Cosmotechnics. “Yuk Hui… defines the concept of cosmotechnics as a “unification of the cosmos and the moral through technical activities, whether craft-making or art-making”.”

For serious physical design nerds: a deep dive on the design work for STAR TREK: STRANGE NEW WORLDS. From the bridge right down to the flatware and the lamps.
The days are getting longer and nobody knows why. I personally thought it just felt that way.
Image below by Ben Zank. We’ve all felt this way, too.
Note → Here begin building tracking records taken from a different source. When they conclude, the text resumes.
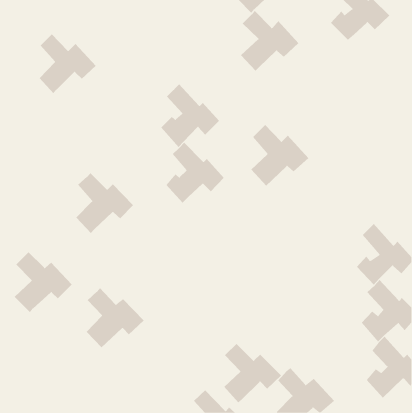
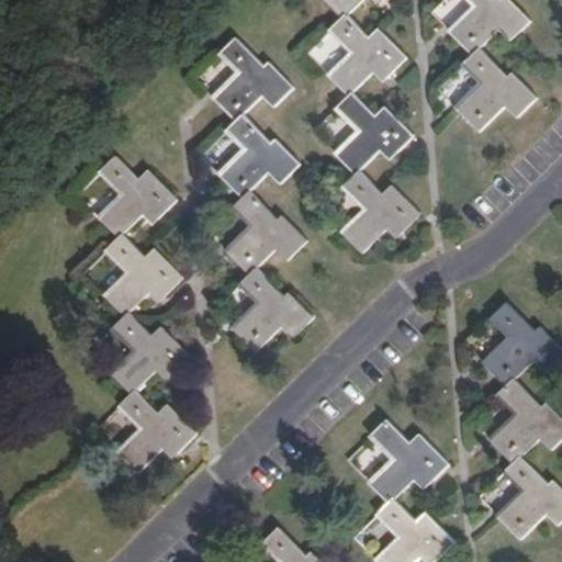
building: none -> [211,37,291,121]
building: [39,33,97,94] -> [98,156,176,238]
building: none -> [454,47,535,132]
building: none -> [333,91,411,173]
building: none -> [231,267,312,352]
building: [14,251,72,313] -> [109,311,188,394]
building: [224,343,282,403] -> [368,420,447,502]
I noticed last month that I have a few different Sjon books in the pile. Apparently I started reading this and didn’t finish it. So I started again at the beginning.
Before embarking on his tales the mate had the habit of drawing a rotten chip of wood from his pocket and holding it to his right ear like a telephone receiver. He would listen to the chip for a minute or two, closing his eyes as if asleep, while under his eyelids his pupils quivered to and fro.
THE WHISPERING MUSE is a story about storytelling: about myth and legend, fish and culture.
To try and describe the affect, I’m going to be basic and crass and do an injustice to the work, but: tonally, it has the archness, historicity, unreliability and louche, slightly evil air of THE GRAND BUDAPEST HOTEL. Completely unfair, but maybe you can see where I’m leading you here.
“I was thinking: could the voice you detect in the humming of the wood be your own voice? Like the poet who obstinately believes that he is writing about the world but is in reality only telling yet another story about himself?’ The idea was not entirely my own. My brother-in-law, the psychiatrist Dr Pázmány, had said something similar when the invisible people moved in with me during the winter of 1910–11.”
The extremely dubious narrator is the publisher and principal author of the journal Fisk Og Kultur, which presents a faintly Aryan argument that the Nordic race is the superior race because they eat lots of fish. The story revolves around the narrator, in his old age, being sent on a sea trip by his patron, a local shipping magnate – and the ship’s first mate, who, every night, tells in chapters a tale of Jason and the Argonauts. He tells this story after listening to a splinter of wood, which he insists is a piece of the Argo’s bow – and that he himself sailed on the Argo with Jason. The myth is the spine of the piece, weaving in and out of the man’s life and experiences on the boat. Myth rises like a tide and laps over events. Sometimes it washes away dissembling and reveals true character. The ending is unexpected and stunning. And funny. And, in the aftermath, unsettling. It’s a more complex book than it seems.
I’ve read Sjon before, but this book convinced me that I haven’t read enough.
THE WHISPERING MUSE, Sjon, trans. Victoria Cribb (learn more)

Good morning computer. I spent yesterday trying to fix my newsletter – you can once again subscribe at http://orbitaloperations.com – and the other sick chicken passed in her sleep overnight, so today is about digging a very big hole under very high heat. But:
- nice little piece on Kiki de Montparnasse
- a tsantsa is a shrunken human head. I don’t think I ever knew the actual work. Link is to a confirmed specimen.